Reproduce the items below verbatim, starting at the line that contains "pose: elev=57.7 azim=212.2" and ending after the line that contains "Dot at: (208, 101)".

+++ EXTRACTED DATA

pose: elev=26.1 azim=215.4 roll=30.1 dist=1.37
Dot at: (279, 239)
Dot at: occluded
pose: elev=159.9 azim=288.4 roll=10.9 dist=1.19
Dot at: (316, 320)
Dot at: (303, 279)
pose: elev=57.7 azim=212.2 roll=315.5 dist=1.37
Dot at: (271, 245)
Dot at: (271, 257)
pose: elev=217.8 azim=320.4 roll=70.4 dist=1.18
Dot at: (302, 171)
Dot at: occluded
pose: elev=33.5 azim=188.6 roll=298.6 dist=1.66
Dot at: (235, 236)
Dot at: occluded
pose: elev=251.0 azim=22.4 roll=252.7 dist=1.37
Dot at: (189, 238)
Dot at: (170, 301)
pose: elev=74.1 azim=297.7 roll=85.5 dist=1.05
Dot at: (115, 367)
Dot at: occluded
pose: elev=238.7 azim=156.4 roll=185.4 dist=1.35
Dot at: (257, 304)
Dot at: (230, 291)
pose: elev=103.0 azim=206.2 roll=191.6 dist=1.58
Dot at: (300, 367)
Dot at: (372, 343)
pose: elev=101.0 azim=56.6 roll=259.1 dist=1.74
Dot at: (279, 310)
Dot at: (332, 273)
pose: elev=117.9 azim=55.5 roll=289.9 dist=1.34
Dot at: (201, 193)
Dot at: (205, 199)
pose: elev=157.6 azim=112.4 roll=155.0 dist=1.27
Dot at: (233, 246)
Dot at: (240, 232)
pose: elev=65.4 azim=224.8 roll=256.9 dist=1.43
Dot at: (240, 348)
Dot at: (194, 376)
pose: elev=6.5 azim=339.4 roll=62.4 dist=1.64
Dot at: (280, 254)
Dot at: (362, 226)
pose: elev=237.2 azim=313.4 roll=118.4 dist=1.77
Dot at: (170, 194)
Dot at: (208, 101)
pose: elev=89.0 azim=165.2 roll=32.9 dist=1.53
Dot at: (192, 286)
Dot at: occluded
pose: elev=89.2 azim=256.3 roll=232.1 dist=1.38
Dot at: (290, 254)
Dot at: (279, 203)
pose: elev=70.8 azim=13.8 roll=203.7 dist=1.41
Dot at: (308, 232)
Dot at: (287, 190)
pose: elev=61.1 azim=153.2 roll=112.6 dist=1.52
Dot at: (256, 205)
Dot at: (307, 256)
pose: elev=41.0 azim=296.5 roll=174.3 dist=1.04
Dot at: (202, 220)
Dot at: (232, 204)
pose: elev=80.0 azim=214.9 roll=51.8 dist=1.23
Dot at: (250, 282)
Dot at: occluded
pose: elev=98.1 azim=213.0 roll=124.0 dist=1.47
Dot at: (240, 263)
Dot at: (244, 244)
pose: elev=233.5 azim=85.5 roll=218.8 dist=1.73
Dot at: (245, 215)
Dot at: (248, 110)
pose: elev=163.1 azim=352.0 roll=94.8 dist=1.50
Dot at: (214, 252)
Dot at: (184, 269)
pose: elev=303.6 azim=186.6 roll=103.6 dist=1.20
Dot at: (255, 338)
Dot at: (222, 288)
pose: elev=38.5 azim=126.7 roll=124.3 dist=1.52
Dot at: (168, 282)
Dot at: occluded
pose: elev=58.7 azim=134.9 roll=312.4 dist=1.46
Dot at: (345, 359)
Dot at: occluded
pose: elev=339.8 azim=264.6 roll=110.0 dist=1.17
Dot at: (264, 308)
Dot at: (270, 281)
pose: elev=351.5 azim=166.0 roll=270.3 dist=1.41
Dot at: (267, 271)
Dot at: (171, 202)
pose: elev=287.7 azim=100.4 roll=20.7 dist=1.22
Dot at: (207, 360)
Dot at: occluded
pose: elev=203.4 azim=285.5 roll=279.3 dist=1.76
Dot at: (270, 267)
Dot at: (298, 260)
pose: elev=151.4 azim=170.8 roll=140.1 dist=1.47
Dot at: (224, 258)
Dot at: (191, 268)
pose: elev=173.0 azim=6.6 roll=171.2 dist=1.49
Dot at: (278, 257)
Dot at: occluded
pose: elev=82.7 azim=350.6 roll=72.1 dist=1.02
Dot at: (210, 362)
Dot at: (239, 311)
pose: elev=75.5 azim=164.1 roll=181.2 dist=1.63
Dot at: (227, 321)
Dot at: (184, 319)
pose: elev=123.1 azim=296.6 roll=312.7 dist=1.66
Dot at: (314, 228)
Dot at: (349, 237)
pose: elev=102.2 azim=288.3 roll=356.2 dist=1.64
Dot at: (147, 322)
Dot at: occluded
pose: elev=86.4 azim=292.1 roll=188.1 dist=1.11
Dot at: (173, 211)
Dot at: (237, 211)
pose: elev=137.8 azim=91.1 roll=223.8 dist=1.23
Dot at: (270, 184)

++++++

- _OUTPUT FOR THIS TASK_:
pose: elev=57.7 azim=212.2 roll=315.5 dist=1.37
Dot at: (271, 245)
Dot at: (271, 257)
pose: elev=217.8 azim=320.4 roll=70.4 dist=1.18
Dot at: (302, 171)
Dot at: occluded
pose: elev=33.5 azim=188.6 roll=298.6 dist=1.66
Dot at: (235, 236)
Dot at: occluded
pose: elev=251.0 azim=22.4 roll=252.7 dist=1.37
Dot at: (189, 238)
Dot at: (170, 301)
pose: elev=74.1 azim=297.7 roll=85.5 dist=1.05
Dot at: (115, 367)
Dot at: occluded
pose: elev=238.7 azim=156.4 roll=185.4 dist=1.35
Dot at: (257, 304)
Dot at: (230, 291)
pose: elev=103.0 azim=206.2 roll=191.6 dist=1.58
Dot at: (300, 367)
Dot at: (372, 343)
pose: elev=101.0 azim=56.6 roll=259.1 dist=1.74
Dot at: (279, 310)
Dot at: (332, 273)
pose: elev=117.9 azim=55.5 roll=289.9 dist=1.34
Dot at: (201, 193)
Dot at: (205, 199)
pose: elev=157.6 azim=112.4 roll=155.0 dist=1.27
Dot at: (233, 246)
Dot at: (240, 232)
pose: elev=65.4 azim=224.8 roll=256.9 dist=1.43
Dot at: (240, 348)
Dot at: (194, 376)
pose: elev=6.5 azim=339.4 roll=62.4 dist=1.64
Dot at: (280, 254)
Dot at: (362, 226)
pose: elev=237.2 azim=313.4 roll=118.4 dist=1.77
Dot at: (170, 194)
Dot at: (208, 101)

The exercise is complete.